İngiltere’deki genel seçimlerin ardından Başbakan Keir Starmer liderliğindeki yeni hükümet, Uluslararası Ceza Mahkemesi (UCM) Savcılığı’nın İsrail Başbakanı Binyamin Netanyahu hakkında yakalama kararı çıkarılması talebine yapılan itiraza son verdi. Starmer’ın sözcüsü, önceki hükümetin itirazını devam ettirmeyeceklerini duyurdu. Hükümet, hukukun üstünlüğüne ve kuvvetler ayrılığına inandığını vurguladı ve mahkemenin karar vereceği konuya saygı gösterileceğini belirtti.

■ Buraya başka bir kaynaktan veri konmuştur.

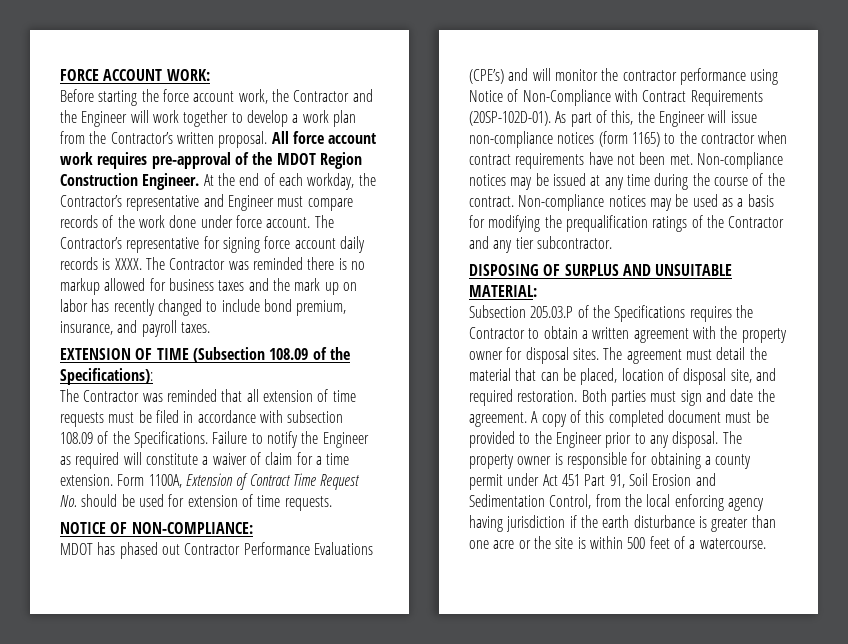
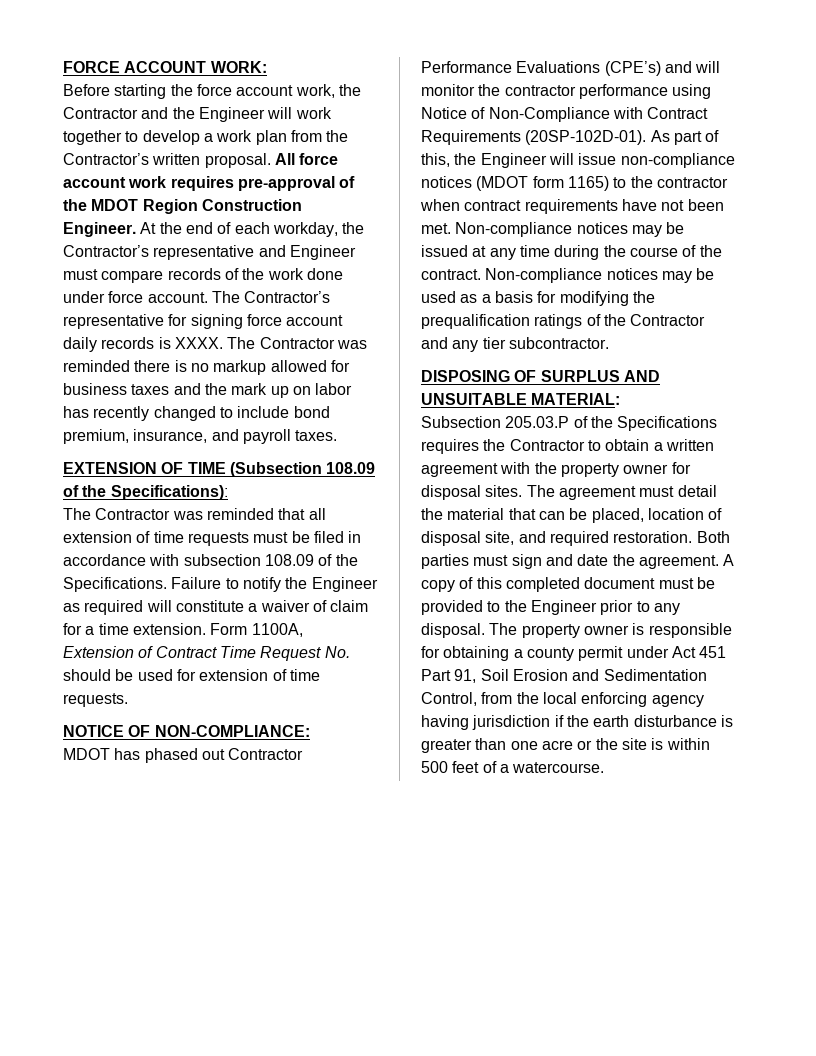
[598,131,628,147] (form -> [476,176,564,191] (MDOT form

UCM Başsavcısı Kerim Khan, Netanyahu ve İsrail Savunma Bakanı Yoav Gallant hakkında Gazze saldırıları sırasında işlenen savaş suçları nedeniyle tutuklama emri çıkarılması için başvuruda bulunmuştu. Önceki Başbakan, UCM Savcılığının kararının durdurulmasına, rehinelerin kurtarılmamasına veya insani yardım ulaştırılmamasına katkıda bulunmadığını belirterek itiraz etmişti. İngiltere, ICC üyesi olduğu için ICC’nin İsrailliler hakkında yargı yetkisini kullanıp kullanamayacağı konusunda hukuki görüşlerini sunmasına izin verilmesini talep etmişti. Rishi Sunak hükümeti, savunmalarını sunmak için mahkemeden onam almış, ancak ICC, itirazlarını sunmak için verilen süreyi uzatmıştı.

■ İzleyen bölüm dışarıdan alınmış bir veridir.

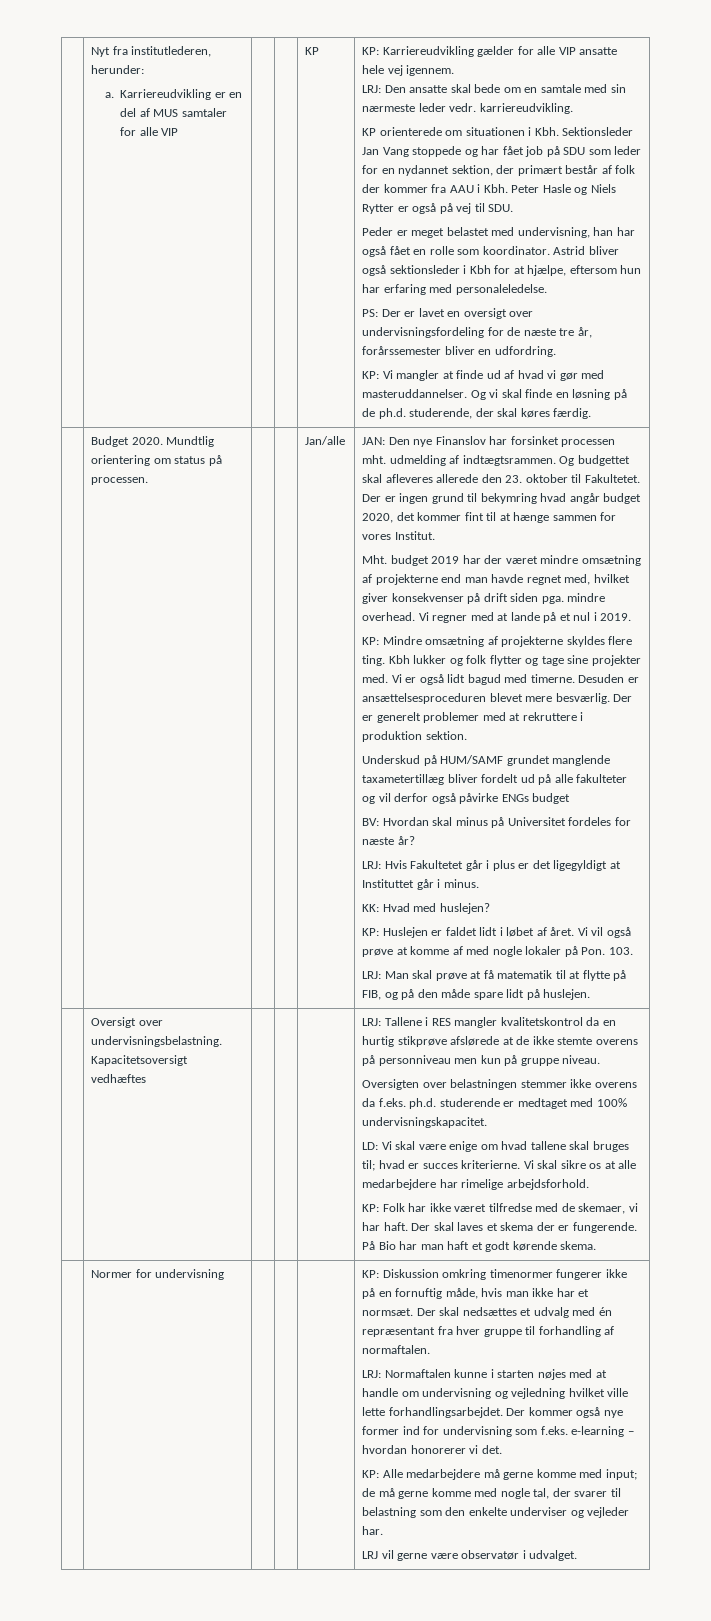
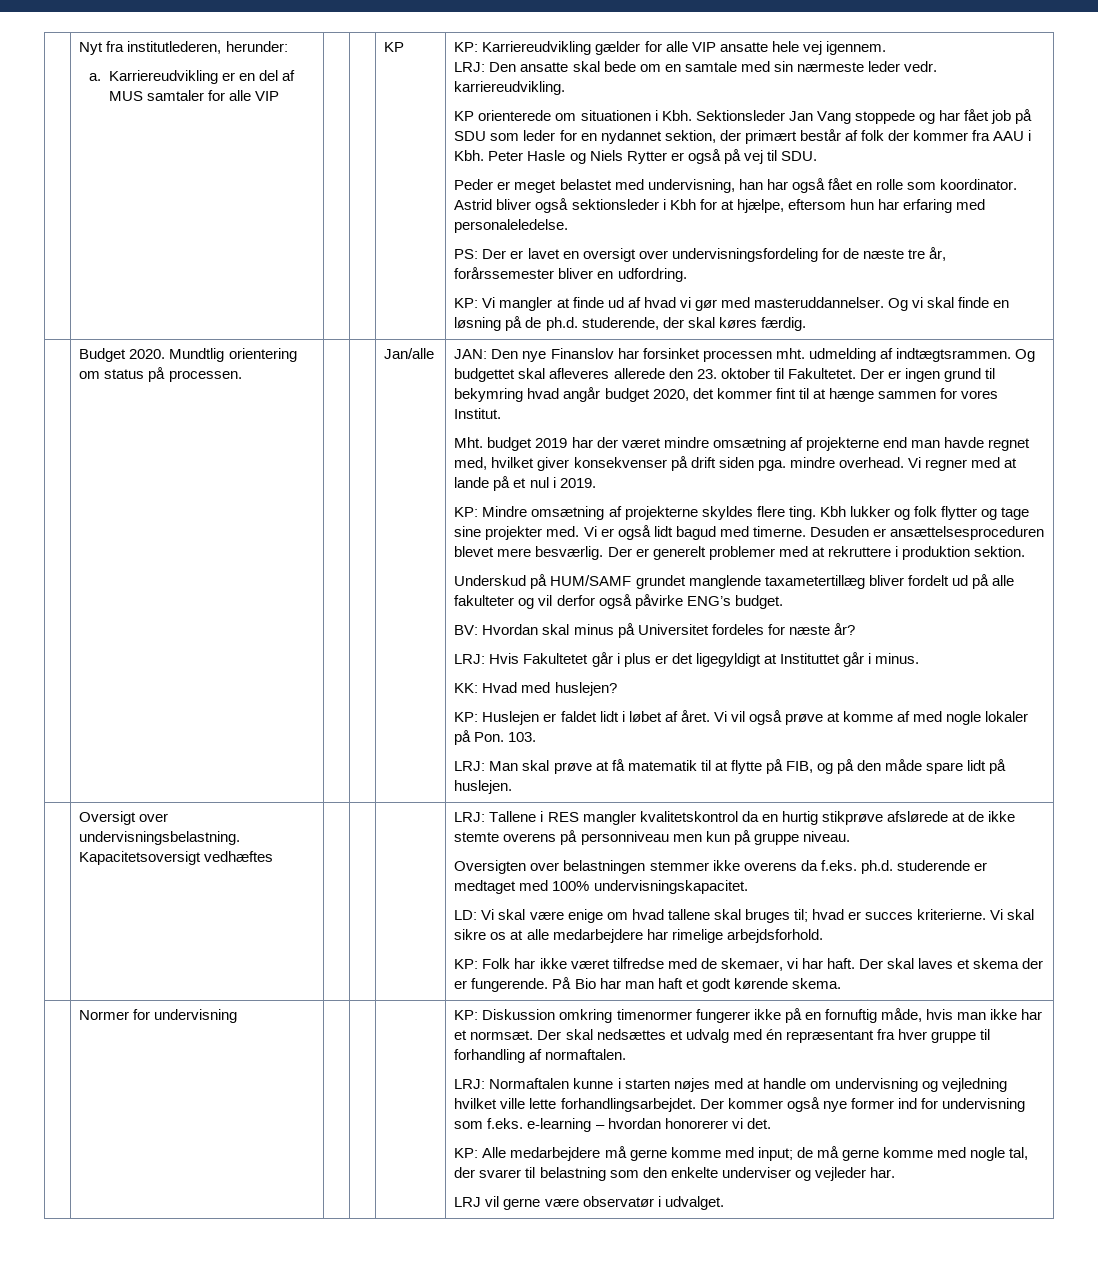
[501,793,571,804] ENGs budget -> [686,595,783,609] ENG’s budget.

Yeni hükümetin aldığı kararla birlikte İngiltere, Netanyahu hakkındaki tutuklama emrine karşı itirazı sona erdirdi. Başbakan Starmer’ın sözcüsü, hükümetin hukukun üstünlüğüne ve kuvvetler ayrılığına olan güçlü inancını vurguladı ve mahkemenin kararını bekleyeceklerini belirtti. UCM Başsavcısı Khan’ın talebine karşı çıkan önceki hükümetin aksine, Starmer hükümeti daha diplomatik bir tavır sergileyerek mahkemenin kararına saygı duyacağını açıkladı.

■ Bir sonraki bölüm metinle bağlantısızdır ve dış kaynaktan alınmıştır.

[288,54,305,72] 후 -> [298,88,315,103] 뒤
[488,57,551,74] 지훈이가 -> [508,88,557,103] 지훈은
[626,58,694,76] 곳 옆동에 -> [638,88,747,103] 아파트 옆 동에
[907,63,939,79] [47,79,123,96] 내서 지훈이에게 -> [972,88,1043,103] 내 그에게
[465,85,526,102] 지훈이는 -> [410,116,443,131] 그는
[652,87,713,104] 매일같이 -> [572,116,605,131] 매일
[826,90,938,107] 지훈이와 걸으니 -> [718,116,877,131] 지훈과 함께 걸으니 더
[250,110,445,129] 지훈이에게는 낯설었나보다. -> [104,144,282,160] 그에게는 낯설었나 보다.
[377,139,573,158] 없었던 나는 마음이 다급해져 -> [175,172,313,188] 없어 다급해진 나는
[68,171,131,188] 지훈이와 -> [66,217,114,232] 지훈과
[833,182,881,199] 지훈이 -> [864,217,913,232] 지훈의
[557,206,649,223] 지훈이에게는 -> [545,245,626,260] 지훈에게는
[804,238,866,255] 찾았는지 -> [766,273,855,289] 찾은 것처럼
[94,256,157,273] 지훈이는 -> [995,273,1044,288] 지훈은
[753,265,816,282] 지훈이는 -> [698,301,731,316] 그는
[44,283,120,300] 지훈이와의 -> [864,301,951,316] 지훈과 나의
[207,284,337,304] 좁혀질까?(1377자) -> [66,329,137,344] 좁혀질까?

İngiltere’nin bu kararı, uluslararası hukuk ve diplomatik ilişkiler bağlamında önemli bir adım olarak nitelendirilebilir. Hükümetin hukukun üstünlüğünü ve kuvvetler ayrılığını esas alarak aldığı bu karar, ülkenin uluslararası platformlardaki konumunu da göstermektedir. Netanyahu hakkındaki kararın ardından, İngiltere’nin dış politika ve hukukunda nasıl bir değişiklik olacağı da merak konusu haline gelmiştir.